Dengan mengendap-endap Nina mendekati tempat tersebut.
"Hii
…, banyak kecoa," teriak Nina
yang merupakan adik Koko.
“Mana
… mana …, seketika Koko berjingkat dengan
penuh rasa takut, pikiranya masih diselimuti dengan mimpi yang melelahkan.
"Kamu mimpi apa bang" tanya Nina
penasaran.
"Makanya jika subuh tiba, keengganan harus dilawan, cepat-cepat bangun
dan ambil wudhu, beres kan! jika tidur
lagi, banyak godaan." Ibunya
menenangkannya.
***
Rino, Andi dan kawan lainnya sedang asyik ngobrol bersama. Sudah menjadi kebiasaan usai menjalankan
sholat subuh di mushola mereka berjalan-jalan mengelilingi kampung.
*Rino
…, kita singgah ke rumah Koko, yuk!, tumben tidak kelihatan" ajak Andi dengan mendahului arah perjalanan ke arah rumah Koko. Tanpa banyak tanya mereka pun
mengikuti kemana Andi berbelok.
“Koko
… Koko …,” kawan-kawannya
bersahut-sahutan memanggil.
Mendengar
ada suara memanggil Koko bergegas keluar.
Keraguan berkecamuk, apakah kali ini ikut bersama kawan-kawannya atau
tidak. Koko merasa ada sesuatu yang
hilang, kali ini tidak bisa dibayarkan, kecuali menerima apa adanya. Sebenarnya Koko bukanlah anak pemalas, kadang-kadang kemauan sesaat yang
membuatnya teledor, rasa sesal selalu
menyertai.
"Aku
belum mengerjakan PR, lain kali saja lah! kata Koko memberikan alasan.
"PR apa Ko? Ooo, ya, ya, aku tahu, tugas kemarin dari ibu Mery guru bahasa
Indonesia kan? Mana cukup Ko, banyak lho, hari itu juga punyaku langsung aku
kerjakan," kata Andi menegaskan perkataan Koko.
"Betul,"
sahut Koko dan membiarkan kawan-kawanya berlalu.
Koko
membuka buku bahasa Indonesia yang tadi malam tidak sempat dikerjakan. Sesekali pandangannya melirik ke arah jam
dinding, sambil melanjutkan menulis jawaban, namun kali ini konsentrasi setengah
buyar. Koko harus memanfaatkan waktu yang sedikit, sepuluh menit lagi ia harus
mempersiapkan diri untuk berangkat sekolah.
Akhirnya
Koko pasrah, tugas hanya bisa dikerjakan sebagian, waktu tidak memungkinkan.

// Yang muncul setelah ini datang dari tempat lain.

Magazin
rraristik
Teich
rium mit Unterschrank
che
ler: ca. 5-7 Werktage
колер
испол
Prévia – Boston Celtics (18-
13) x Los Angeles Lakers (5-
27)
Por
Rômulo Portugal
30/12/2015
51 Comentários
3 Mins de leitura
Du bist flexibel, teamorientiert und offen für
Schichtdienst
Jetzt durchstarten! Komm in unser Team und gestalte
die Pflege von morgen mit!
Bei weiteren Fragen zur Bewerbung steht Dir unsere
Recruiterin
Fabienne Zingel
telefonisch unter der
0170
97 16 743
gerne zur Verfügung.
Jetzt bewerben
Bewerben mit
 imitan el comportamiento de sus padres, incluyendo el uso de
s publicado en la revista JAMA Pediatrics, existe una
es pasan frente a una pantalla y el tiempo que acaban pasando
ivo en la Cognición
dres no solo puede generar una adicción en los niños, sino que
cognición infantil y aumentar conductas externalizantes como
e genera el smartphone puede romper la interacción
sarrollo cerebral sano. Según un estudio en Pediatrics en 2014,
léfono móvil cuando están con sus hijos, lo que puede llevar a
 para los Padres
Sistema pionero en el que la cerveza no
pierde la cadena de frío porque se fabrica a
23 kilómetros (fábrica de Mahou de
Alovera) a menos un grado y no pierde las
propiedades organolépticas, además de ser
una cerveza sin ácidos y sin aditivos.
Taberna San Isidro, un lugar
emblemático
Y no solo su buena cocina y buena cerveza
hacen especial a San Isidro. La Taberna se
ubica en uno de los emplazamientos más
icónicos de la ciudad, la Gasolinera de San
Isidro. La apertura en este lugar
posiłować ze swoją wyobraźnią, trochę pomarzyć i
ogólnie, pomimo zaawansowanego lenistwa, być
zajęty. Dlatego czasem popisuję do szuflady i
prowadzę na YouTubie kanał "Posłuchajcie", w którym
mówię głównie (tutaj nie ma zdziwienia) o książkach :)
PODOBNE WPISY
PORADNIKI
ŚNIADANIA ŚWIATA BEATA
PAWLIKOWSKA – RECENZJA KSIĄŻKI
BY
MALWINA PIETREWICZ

Dihampirinya kail yang diletakkan di pojok dapur, diangkatnya kail tersebut.
" Gara-gara kamu, aku jadi begini" kata Koko dengan nada
penyesalan.
Melihat
kelakuan Koko, ibunya senyum-senyum.
"Kok,
nyalahin kail, dia tergantung siapa yang mengendalikan. Mancing itu bagus sebagai wahana menyegarkan
pikiran. Yang menjadi masalah adalah
bagaimana kita mengatur waktu, menomorsatukan kewajiban." Kata ibunya menasehati Koko.